> **Request**
Copy the lines below as they are; omit the images they contain.

> **Records contained in a dataset**
Content starts

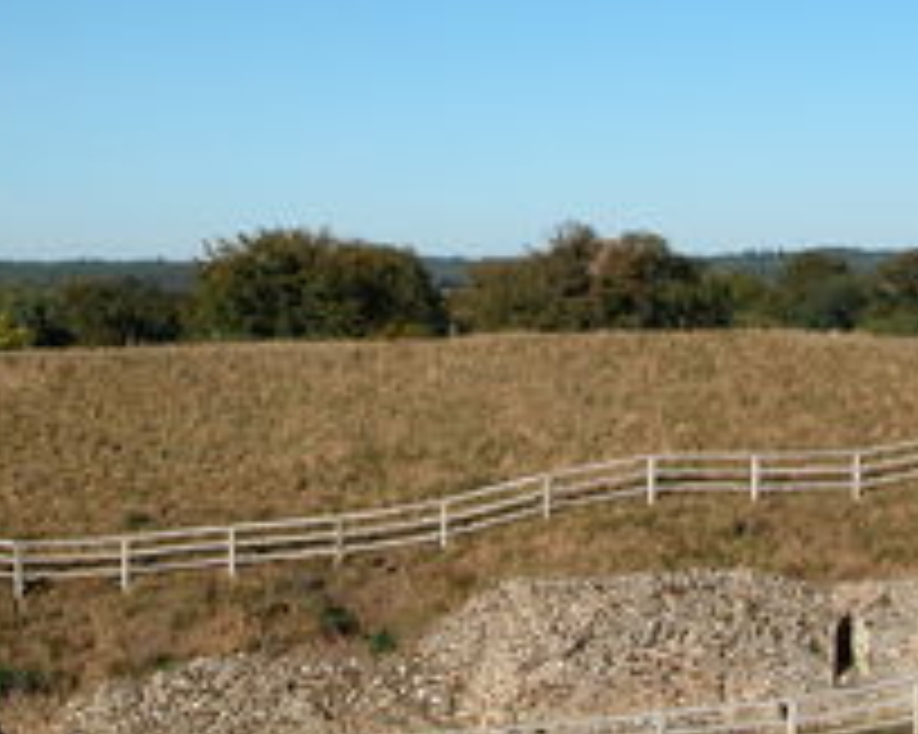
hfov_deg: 28.3
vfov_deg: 22.8
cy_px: 302
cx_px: 410
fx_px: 1819
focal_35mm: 67
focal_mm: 8.9
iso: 100
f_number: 6.3
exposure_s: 1/395
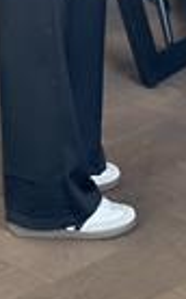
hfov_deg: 7.0
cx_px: 82
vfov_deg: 10.6
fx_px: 1520
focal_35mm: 187
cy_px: -212
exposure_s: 1/92
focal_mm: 6.86
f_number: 1.78
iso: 125
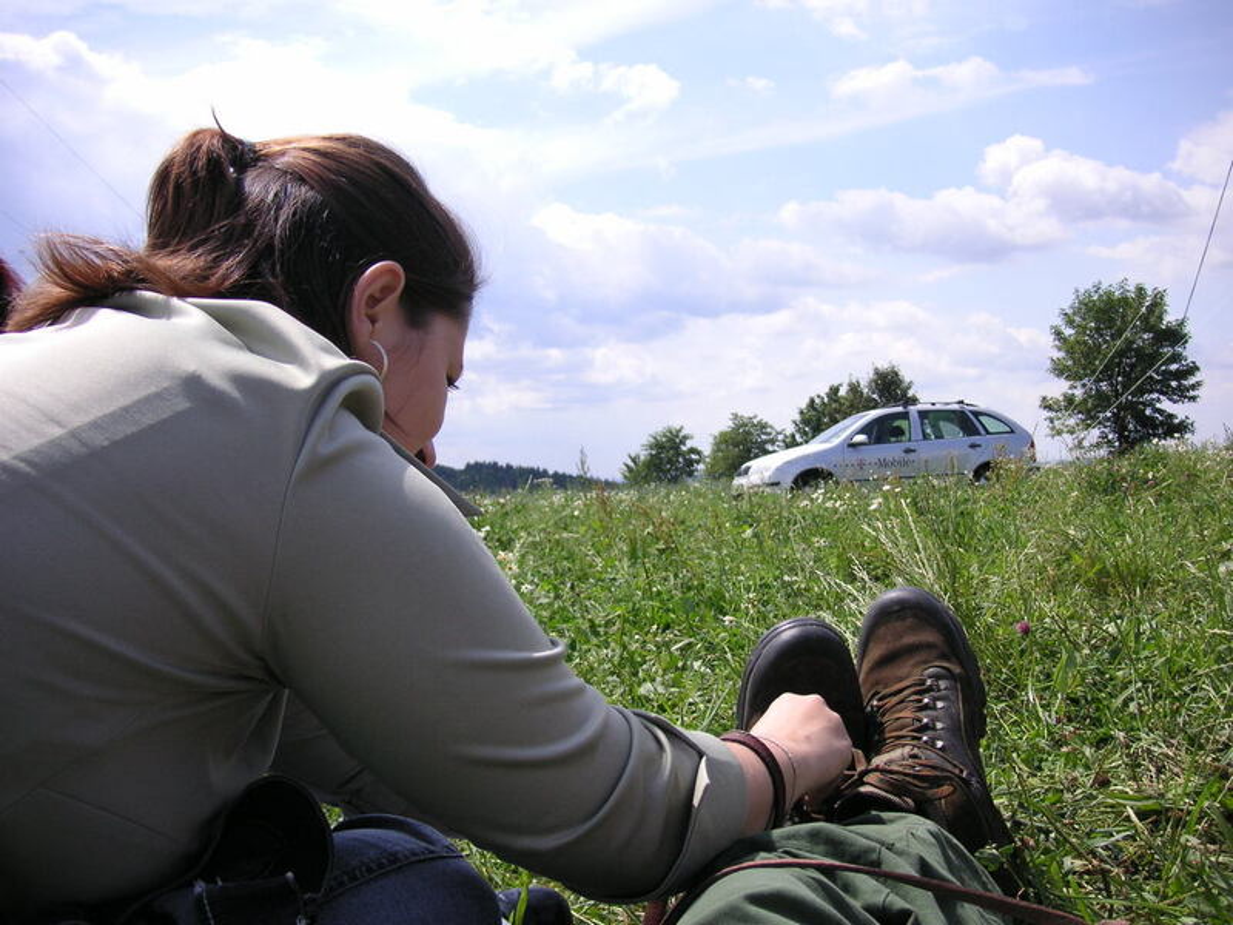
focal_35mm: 37
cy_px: 462
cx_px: 616
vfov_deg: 38.7
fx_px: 1318
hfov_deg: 50.1
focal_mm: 6.1
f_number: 6.7
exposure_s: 1/180
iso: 50
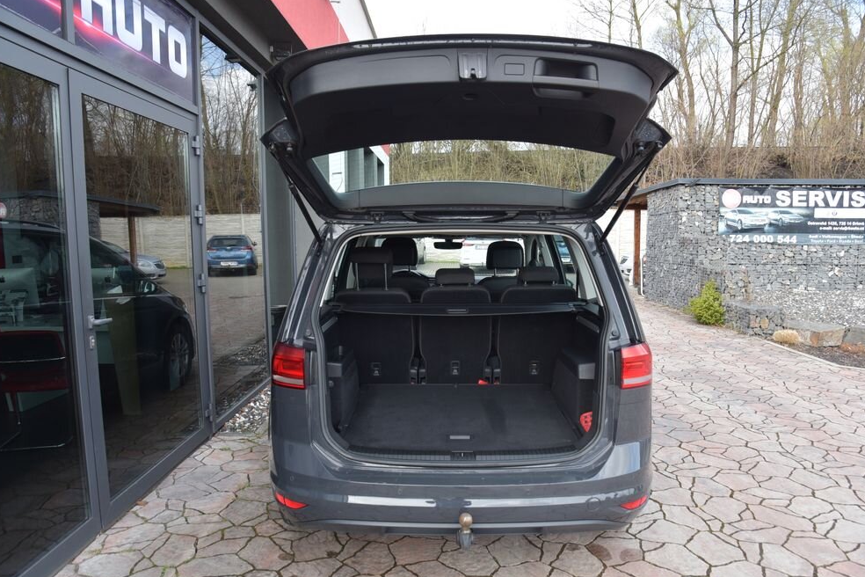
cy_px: 296
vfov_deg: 51.3
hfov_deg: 71.5
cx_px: 424
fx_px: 601
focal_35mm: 25
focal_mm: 24
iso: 500
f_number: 7.1
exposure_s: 1/200
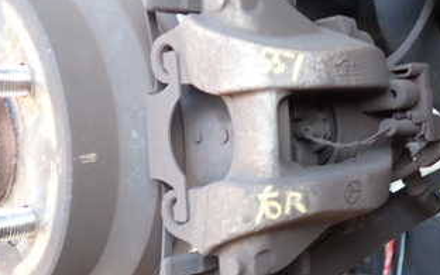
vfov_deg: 25.3
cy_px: 165
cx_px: 361
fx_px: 612
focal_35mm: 51
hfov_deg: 37.9
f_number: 2
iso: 160
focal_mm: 4.5
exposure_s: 1/60
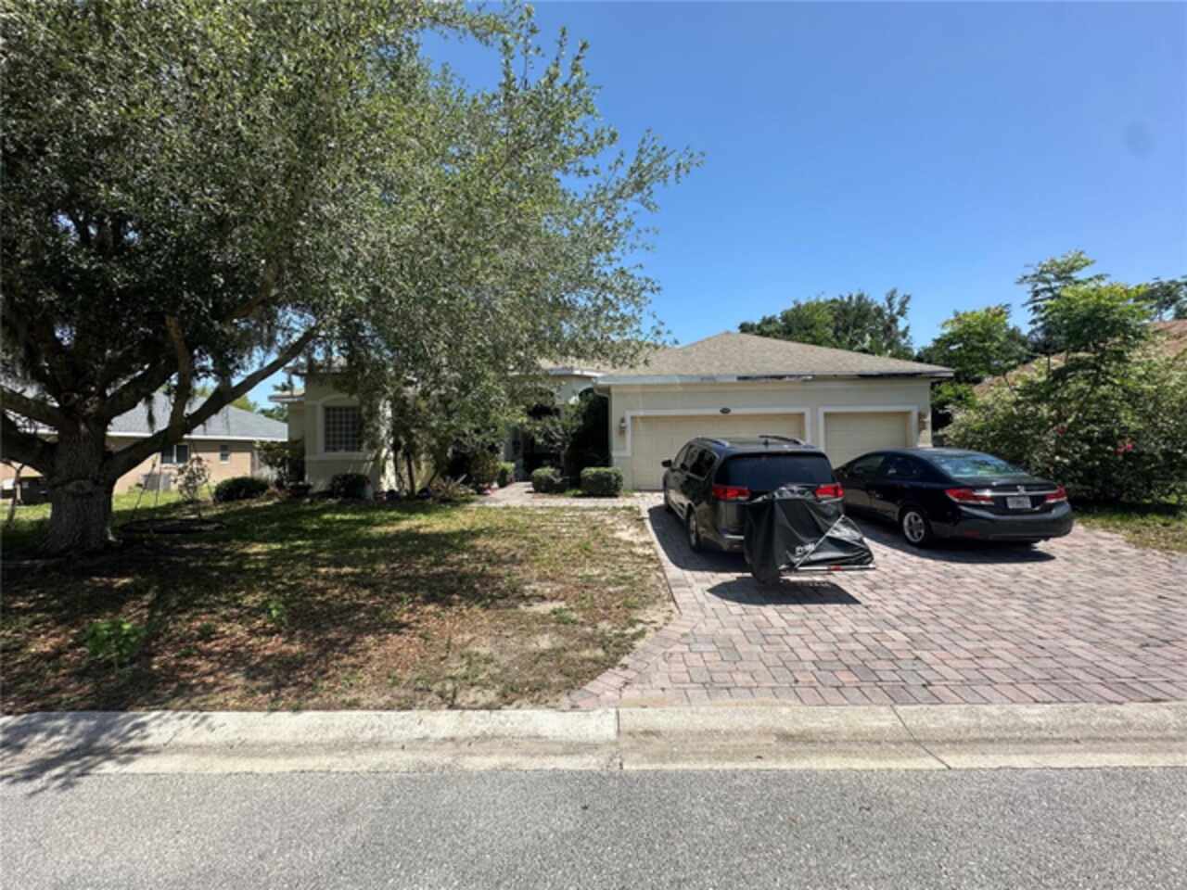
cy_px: 445
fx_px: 480
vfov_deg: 85.7
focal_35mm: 14
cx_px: 594
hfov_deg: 102.1
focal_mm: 2.22
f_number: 2.2
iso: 40
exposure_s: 1/1247
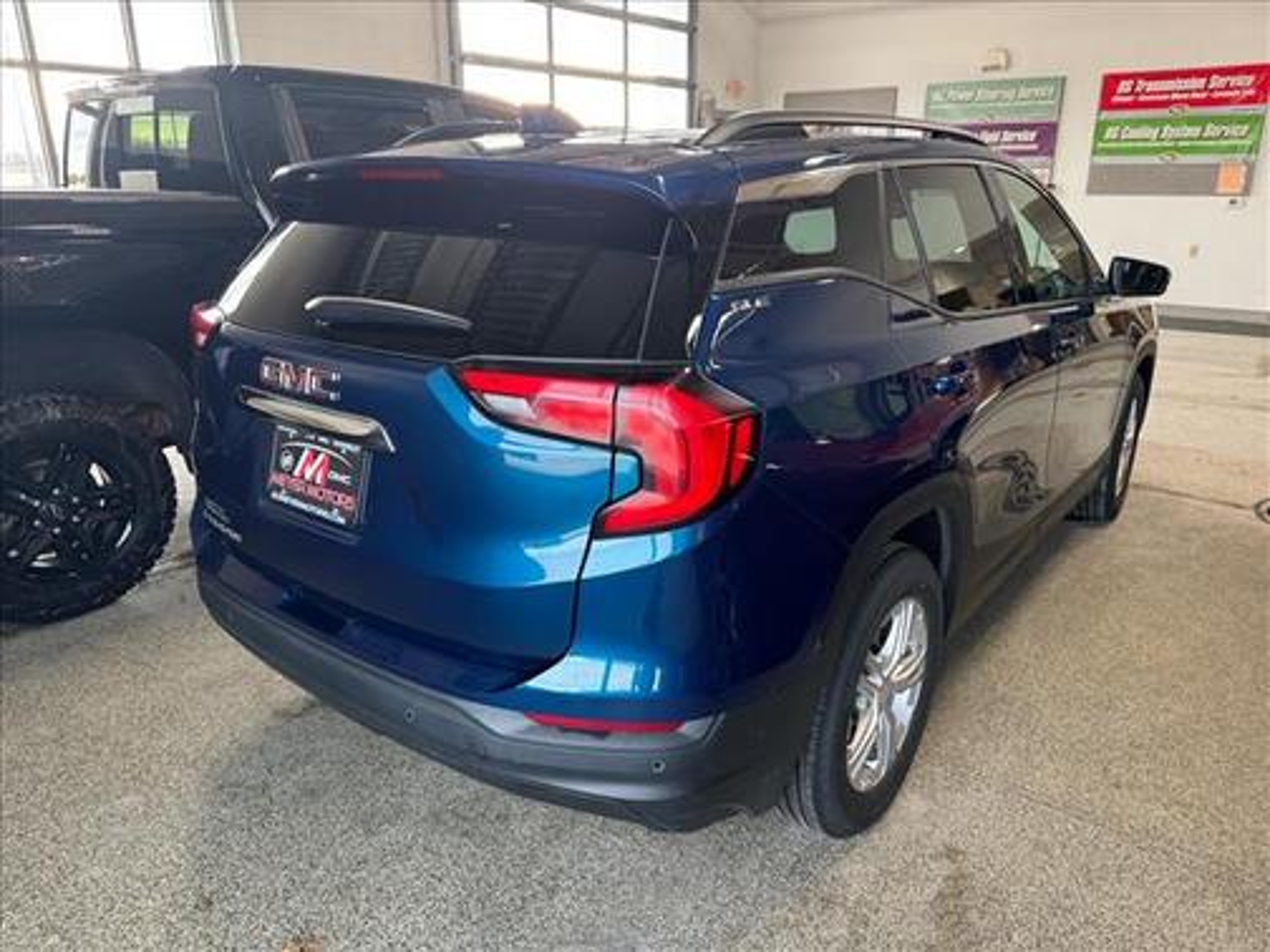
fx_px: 881
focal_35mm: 24
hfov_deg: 71.6
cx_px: 635
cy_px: 476
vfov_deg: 56.8
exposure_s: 1/60
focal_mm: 6.76
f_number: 1.78
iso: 160
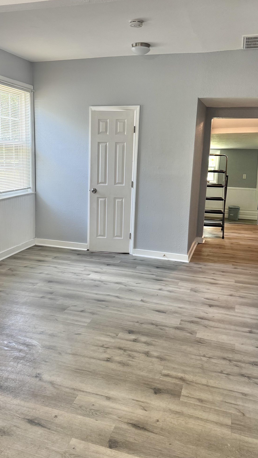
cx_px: 101
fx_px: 377
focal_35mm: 31
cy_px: 214
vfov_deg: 62.6
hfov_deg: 37.6
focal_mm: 6.76
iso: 200
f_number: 1.78
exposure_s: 1/120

Content ends

> **Solution for this exercise**
hfov_deg: 28.3
vfov_deg: 22.8
cy_px: 302
cx_px: 410
fx_px: 1819
focal_35mm: 67
focal_mm: 8.9
iso: 100
f_number: 6.3
exposure_s: 1/395
hfov_deg: 7.0
cx_px: 82
vfov_deg: 10.6
fx_px: 1520
focal_35mm: 187
cy_px: -212
exposure_s: 1/92
focal_mm: 6.86
f_number: 1.78
iso: 125
focal_35mm: 37
cy_px: 462
cx_px: 616
vfov_deg: 38.7
fx_px: 1318
hfov_deg: 50.1
focal_mm: 6.1
f_number: 6.7
exposure_s: 1/180
iso: 50
cy_px: 296
vfov_deg: 51.3
hfov_deg: 71.5
cx_px: 424
fx_px: 601
focal_35mm: 25
focal_mm: 24
iso: 500
f_number: 7.1
exposure_s: 1/200
vfov_deg: 25.3
cy_px: 165
cx_px: 361
fx_px: 612
focal_35mm: 51
hfov_deg: 37.9
f_number: 2
iso: 160
focal_mm: 4.5
exposure_s: 1/60
cy_px: 445
fx_px: 480
vfov_deg: 85.7
focal_35mm: 14
cx_px: 594
hfov_deg: 102.1
focal_mm: 2.22
f_number: 2.2
iso: 40
exposure_s: 1/1247
fx_px: 881
focal_35mm: 24
hfov_deg: 71.6
cx_px: 635
cy_px: 476
vfov_deg: 56.8
exposure_s: 1/60
focal_mm: 6.76
f_number: 1.78
iso: 160
cx_px: 101
fx_px: 377
focal_35mm: 31
cy_px: 214
vfov_deg: 62.6
hfov_deg: 37.6
focal_mm: 6.76
iso: 200
f_number: 1.78
exposure_s: 1/120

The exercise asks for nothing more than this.